Kaidah

KAIDAH-KAIDAH AKAD DALAM ISLAM (KEDUA DAN KETIGA)

KAIDAH KEDUA: RUKUN-RUKUN AKAD

(Terjemahan ini telah diperluas dan dilengkapi dengan beberapa penjelasan tambahan yang disarikan dari syarah Prof. Khalid al-Musyaiqih di channel YouTube beliau, agar mudah dipahami).

Menurut mayoritas ulama, rukun akad ada tiga:

1. Al-Muta‘aqidān (Para pihak yang berakad).

Misalnya: Dalam akad jual beli harus ada penjual dan pembeli, dalam akad sewa menyewa harus ada pihak yang menyewakan (muajjir) dan pihak penyewa (musta’jir), dan sebagainya.

2. Ash-Shīghah (formula akad).

-Sigah adalah pernyataan atau perbuatan yang menunjukkan kerelaan kedua pihak terhadap akad.

-Bisa berupa ucapan (ijab qabul), misalnya pemilik berkata: “Saya sewakan rumah ini sebulan dengan harga sekian,” dan penyewa menjawab: “Saya terima.”

DAFTAR YANG DITAMPILKAN:
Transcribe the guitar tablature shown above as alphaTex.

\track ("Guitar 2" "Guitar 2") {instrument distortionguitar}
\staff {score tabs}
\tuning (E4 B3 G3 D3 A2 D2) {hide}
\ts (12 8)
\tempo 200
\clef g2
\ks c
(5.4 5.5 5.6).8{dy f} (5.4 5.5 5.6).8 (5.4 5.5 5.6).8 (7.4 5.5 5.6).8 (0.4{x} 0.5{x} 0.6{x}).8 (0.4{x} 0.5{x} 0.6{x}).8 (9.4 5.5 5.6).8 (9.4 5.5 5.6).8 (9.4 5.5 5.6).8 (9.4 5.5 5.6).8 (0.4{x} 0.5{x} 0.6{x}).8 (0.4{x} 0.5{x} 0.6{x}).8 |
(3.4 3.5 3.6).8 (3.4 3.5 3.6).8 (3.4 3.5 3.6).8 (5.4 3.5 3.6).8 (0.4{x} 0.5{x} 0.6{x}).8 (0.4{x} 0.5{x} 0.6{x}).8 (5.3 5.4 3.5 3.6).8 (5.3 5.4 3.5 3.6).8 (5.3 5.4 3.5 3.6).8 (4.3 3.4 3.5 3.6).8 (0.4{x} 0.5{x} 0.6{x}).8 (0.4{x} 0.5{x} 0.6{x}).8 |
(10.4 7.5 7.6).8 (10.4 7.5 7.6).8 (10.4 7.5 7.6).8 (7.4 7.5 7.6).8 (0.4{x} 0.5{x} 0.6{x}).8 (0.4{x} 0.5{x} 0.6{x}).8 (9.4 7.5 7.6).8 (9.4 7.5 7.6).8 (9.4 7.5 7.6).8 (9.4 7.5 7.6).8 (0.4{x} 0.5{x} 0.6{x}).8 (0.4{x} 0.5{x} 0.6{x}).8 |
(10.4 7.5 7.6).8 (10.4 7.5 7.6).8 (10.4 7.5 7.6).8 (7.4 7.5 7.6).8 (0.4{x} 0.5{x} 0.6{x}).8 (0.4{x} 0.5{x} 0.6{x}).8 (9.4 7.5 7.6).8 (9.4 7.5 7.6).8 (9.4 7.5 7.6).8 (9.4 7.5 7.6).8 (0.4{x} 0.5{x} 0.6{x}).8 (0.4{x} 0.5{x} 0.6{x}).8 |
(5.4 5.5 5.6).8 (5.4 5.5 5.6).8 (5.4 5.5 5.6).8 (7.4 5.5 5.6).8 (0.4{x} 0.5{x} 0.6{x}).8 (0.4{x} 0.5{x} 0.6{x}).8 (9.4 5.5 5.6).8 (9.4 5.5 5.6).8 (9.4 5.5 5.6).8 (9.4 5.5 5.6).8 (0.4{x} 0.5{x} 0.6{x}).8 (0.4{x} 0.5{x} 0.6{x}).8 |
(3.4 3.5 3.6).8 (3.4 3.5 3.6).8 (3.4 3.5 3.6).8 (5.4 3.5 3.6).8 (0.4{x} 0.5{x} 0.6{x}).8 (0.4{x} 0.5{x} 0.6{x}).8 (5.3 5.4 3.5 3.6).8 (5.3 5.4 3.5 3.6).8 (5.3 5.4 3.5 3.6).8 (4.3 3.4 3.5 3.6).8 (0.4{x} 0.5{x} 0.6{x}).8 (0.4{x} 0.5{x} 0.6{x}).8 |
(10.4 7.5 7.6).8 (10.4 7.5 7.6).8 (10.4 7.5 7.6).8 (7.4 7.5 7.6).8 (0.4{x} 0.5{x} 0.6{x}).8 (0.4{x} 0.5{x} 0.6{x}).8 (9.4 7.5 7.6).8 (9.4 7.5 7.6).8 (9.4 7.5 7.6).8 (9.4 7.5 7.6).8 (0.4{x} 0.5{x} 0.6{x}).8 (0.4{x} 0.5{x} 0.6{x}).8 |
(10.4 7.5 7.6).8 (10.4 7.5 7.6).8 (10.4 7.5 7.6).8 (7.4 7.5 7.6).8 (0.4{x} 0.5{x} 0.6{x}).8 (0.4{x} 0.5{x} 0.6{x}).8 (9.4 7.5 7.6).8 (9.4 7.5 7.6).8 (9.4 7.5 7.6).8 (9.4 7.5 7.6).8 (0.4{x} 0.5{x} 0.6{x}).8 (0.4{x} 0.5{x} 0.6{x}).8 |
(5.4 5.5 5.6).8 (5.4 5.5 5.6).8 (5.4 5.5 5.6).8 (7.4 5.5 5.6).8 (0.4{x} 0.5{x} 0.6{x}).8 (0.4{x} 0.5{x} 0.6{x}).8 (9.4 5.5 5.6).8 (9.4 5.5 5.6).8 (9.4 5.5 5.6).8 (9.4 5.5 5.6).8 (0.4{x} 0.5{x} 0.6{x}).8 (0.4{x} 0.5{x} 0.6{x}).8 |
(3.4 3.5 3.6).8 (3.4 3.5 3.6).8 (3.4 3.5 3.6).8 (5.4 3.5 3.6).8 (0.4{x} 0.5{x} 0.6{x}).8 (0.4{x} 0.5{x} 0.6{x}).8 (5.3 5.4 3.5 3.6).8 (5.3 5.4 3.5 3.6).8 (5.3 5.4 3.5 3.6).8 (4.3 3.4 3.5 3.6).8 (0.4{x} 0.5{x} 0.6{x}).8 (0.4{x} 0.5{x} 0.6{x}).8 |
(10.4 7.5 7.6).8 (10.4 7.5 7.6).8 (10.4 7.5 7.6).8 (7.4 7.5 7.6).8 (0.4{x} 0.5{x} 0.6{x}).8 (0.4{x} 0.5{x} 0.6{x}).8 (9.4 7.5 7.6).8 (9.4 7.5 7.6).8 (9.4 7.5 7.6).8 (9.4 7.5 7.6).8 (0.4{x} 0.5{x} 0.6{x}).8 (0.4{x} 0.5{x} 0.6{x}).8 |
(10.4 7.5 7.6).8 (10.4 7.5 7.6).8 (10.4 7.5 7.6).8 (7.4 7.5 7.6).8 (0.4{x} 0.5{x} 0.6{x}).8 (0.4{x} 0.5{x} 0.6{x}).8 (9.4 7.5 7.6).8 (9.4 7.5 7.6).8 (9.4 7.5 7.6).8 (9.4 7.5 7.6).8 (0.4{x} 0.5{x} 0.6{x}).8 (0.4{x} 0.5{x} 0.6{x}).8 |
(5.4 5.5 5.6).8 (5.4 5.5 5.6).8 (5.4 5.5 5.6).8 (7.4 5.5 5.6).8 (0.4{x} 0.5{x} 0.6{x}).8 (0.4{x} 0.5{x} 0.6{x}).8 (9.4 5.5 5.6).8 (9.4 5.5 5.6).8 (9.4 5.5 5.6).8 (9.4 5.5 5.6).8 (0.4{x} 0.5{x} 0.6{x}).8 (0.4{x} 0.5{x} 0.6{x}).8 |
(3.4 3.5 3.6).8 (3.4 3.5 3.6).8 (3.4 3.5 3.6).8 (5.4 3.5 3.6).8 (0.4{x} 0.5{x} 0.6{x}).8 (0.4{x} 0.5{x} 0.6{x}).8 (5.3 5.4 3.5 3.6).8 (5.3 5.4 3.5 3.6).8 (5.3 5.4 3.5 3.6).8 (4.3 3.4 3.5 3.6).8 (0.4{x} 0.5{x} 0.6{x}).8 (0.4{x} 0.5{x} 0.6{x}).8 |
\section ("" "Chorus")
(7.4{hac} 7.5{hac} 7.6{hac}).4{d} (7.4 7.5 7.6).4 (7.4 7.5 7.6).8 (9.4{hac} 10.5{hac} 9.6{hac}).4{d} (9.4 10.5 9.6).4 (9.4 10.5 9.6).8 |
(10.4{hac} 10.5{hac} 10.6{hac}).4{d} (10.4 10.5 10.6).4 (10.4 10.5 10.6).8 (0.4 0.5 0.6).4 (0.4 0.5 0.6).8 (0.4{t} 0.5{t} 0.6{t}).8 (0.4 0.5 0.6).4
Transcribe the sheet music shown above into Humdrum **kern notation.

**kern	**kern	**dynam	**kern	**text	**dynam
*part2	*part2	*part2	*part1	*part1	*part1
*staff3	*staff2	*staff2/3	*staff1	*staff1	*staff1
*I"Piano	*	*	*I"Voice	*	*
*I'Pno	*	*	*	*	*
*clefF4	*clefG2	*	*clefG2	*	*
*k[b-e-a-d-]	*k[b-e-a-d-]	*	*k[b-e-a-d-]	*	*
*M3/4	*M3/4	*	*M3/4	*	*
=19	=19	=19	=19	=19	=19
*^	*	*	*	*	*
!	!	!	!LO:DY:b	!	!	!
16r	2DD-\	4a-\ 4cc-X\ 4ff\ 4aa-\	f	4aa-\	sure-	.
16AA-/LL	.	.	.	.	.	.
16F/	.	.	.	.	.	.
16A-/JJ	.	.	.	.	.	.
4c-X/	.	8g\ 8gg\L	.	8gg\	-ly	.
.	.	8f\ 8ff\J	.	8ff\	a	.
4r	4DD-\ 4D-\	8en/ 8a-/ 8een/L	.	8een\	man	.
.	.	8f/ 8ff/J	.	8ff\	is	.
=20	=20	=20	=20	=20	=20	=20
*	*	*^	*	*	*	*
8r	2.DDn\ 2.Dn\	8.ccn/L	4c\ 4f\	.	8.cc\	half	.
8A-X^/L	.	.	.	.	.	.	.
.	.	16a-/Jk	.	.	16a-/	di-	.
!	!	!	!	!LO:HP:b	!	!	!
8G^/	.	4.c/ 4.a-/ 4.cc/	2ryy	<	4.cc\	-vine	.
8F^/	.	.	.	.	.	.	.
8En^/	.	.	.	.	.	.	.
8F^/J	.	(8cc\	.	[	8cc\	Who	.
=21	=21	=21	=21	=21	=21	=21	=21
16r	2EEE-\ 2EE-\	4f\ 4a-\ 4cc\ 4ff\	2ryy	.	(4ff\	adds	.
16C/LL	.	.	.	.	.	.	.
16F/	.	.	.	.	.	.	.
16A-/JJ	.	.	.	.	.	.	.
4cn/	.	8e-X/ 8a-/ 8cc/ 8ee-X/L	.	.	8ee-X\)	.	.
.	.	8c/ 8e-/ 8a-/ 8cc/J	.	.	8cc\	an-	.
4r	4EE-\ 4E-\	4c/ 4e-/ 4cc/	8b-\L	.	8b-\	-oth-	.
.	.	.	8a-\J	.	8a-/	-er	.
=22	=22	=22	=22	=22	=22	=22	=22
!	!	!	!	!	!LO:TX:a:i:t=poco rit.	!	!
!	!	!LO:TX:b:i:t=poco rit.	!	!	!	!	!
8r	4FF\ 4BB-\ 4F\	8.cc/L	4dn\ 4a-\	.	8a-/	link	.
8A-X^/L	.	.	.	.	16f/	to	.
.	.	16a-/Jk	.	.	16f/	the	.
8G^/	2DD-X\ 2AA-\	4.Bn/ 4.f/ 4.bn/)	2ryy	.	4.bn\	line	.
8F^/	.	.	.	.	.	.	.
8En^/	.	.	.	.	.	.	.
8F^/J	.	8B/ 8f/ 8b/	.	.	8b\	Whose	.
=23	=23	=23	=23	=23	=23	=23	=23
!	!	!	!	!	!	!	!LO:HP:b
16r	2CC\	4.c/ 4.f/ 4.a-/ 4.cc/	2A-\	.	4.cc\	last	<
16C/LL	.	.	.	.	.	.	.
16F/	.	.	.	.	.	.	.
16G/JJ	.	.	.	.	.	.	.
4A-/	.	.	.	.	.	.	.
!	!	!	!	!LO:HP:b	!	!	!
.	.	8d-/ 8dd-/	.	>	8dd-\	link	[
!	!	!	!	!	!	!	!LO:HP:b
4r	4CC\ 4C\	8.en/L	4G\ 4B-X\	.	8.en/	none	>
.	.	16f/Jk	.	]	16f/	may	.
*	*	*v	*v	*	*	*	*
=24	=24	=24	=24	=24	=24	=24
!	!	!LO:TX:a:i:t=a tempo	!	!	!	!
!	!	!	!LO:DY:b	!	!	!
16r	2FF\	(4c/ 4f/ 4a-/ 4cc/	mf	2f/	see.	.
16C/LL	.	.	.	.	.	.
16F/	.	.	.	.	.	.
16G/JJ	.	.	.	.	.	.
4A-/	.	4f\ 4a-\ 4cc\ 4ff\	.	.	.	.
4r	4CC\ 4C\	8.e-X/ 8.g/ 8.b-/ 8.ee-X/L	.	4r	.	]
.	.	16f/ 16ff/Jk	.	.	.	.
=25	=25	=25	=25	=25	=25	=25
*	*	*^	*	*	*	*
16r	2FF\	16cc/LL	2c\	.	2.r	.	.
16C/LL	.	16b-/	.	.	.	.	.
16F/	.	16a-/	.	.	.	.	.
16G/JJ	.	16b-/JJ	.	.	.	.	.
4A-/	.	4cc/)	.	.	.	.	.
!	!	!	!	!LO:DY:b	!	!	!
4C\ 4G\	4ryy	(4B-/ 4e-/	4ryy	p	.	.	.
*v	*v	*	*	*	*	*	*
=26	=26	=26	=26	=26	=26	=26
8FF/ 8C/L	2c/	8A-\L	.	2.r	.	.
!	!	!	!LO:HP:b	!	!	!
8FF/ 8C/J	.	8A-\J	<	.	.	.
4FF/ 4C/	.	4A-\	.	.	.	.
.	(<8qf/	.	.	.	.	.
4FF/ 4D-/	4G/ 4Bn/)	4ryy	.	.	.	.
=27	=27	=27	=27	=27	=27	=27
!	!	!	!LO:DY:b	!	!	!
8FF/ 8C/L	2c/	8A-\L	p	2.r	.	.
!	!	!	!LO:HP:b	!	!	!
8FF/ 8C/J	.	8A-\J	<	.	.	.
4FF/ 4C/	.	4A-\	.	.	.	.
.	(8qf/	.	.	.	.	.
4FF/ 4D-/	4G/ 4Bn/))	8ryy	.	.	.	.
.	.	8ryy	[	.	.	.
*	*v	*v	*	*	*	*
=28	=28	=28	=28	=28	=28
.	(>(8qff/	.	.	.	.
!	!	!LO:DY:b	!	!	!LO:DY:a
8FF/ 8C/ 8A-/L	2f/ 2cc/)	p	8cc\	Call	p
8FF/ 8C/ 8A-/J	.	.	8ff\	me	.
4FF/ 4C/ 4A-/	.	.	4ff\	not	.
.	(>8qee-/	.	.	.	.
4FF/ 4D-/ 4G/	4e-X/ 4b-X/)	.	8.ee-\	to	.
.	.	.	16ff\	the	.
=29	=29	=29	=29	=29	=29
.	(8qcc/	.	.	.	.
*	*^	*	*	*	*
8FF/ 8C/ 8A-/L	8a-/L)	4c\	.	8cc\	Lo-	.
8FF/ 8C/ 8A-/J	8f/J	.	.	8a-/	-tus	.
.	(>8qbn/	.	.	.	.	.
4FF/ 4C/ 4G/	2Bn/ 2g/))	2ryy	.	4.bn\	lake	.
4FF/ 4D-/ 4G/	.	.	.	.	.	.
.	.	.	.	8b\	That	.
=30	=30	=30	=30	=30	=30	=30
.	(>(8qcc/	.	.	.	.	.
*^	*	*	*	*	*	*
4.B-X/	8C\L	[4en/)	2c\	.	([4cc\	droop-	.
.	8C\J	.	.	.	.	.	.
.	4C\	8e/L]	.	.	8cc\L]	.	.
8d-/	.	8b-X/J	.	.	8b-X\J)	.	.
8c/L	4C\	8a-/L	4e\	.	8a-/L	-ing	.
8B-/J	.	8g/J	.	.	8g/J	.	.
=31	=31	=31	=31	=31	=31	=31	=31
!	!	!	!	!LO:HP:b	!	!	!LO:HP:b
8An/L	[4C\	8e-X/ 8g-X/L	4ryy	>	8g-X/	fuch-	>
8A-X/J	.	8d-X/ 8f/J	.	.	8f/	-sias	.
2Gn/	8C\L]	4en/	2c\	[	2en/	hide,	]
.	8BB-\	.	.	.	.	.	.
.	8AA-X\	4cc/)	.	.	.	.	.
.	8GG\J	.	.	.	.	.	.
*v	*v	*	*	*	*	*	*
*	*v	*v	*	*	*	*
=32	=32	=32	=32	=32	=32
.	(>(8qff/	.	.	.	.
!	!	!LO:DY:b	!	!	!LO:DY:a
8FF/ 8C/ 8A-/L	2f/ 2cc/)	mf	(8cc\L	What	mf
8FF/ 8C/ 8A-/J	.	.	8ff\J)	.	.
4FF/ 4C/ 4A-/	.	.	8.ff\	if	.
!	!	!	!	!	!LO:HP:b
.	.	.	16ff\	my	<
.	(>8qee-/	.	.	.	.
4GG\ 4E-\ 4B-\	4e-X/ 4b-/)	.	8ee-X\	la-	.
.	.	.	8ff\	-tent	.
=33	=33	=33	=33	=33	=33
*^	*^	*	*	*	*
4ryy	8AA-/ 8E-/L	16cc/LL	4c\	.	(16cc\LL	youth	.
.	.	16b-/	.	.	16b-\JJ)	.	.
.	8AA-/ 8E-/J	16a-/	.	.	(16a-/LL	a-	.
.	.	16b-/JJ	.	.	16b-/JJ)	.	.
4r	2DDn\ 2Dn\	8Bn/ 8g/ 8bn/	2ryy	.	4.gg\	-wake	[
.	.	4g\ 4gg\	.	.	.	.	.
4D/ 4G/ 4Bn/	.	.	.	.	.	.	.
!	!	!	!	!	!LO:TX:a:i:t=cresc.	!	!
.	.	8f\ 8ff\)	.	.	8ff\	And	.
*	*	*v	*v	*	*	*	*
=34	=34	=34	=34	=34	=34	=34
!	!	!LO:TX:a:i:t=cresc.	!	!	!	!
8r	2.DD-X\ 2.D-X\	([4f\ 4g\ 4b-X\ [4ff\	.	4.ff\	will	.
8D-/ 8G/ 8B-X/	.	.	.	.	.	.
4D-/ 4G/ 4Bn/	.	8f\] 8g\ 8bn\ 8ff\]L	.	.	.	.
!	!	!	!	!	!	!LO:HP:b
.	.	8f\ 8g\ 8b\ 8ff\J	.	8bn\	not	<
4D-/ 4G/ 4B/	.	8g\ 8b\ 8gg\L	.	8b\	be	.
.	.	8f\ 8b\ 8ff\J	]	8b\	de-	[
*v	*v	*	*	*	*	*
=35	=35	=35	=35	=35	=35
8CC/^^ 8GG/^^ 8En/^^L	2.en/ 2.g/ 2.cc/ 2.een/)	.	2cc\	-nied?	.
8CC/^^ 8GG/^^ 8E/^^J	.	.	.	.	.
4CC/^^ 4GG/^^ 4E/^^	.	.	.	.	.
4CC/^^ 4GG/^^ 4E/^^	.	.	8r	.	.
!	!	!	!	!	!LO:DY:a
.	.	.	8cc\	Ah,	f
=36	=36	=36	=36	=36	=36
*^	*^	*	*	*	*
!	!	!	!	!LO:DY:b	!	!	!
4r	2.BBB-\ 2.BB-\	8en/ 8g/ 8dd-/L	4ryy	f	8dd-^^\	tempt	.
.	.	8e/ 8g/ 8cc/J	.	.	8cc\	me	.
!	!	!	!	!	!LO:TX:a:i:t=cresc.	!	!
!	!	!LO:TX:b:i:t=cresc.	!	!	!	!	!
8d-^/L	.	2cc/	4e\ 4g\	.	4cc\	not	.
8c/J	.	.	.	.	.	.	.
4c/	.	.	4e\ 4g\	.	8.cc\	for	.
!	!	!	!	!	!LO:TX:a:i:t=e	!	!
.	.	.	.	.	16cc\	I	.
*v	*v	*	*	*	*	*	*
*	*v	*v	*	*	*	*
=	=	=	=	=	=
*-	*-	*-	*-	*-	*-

PERMINTAAN TUGAS 1:
Tulis ulang seluruh kutipan dokumen tentang rukun akad di atas, persis sama tanpa ada yang diubah.
PERMINTAAN TUGAS 2:
Salin setiap baris dari daftar di atas yang mengandung kata "above".

JAWABAN AKHIR 1:
Kaidah

KAIDAH-KAIDAH AKAD DALAM ISLAM (KEDUA DAN KETIGA)

KAIDAH KEDUA: RUKUN-RUKUN AKAD

(Terjemahan ini telah diperluas dan dilengkapi dengan beberapa penjelasan tambahan yang disarikan dari syarah Prof. Khalid al-Musyaiqih di channel YouTube beliau, agar mudah dipahami).

Menurut mayoritas ulama, rukun akad ada tiga:

1. Al-Muta‘aqidān (Para pihak yang berakad).

Misalnya: Dalam akad jual beli harus ada penjual dan pembeli, dalam akad sewa menyewa harus ada pihak yang menyewakan (muajjir) dan pihak penyewa (musta’jir), dan sebagainya.

2. Ash-Shīghah (formula akad).

-Sigah adalah pernyataan atau perbuatan yang menunjukkan kerelaan kedua pihak terhadap akad.

-Bisa berupa ucapan (ijab qabul), misalnya pemilik berkata: “Saya sewakan rumah ini sebulan dengan harga sekian,” dan penyewa menjawab: “Saya terima.”

JAWABAN AKHIR 2:
Transcribe the guitar tablature shown above as alphaTex.
Transcribe the sheet music shown above into Humdrum **kern notation.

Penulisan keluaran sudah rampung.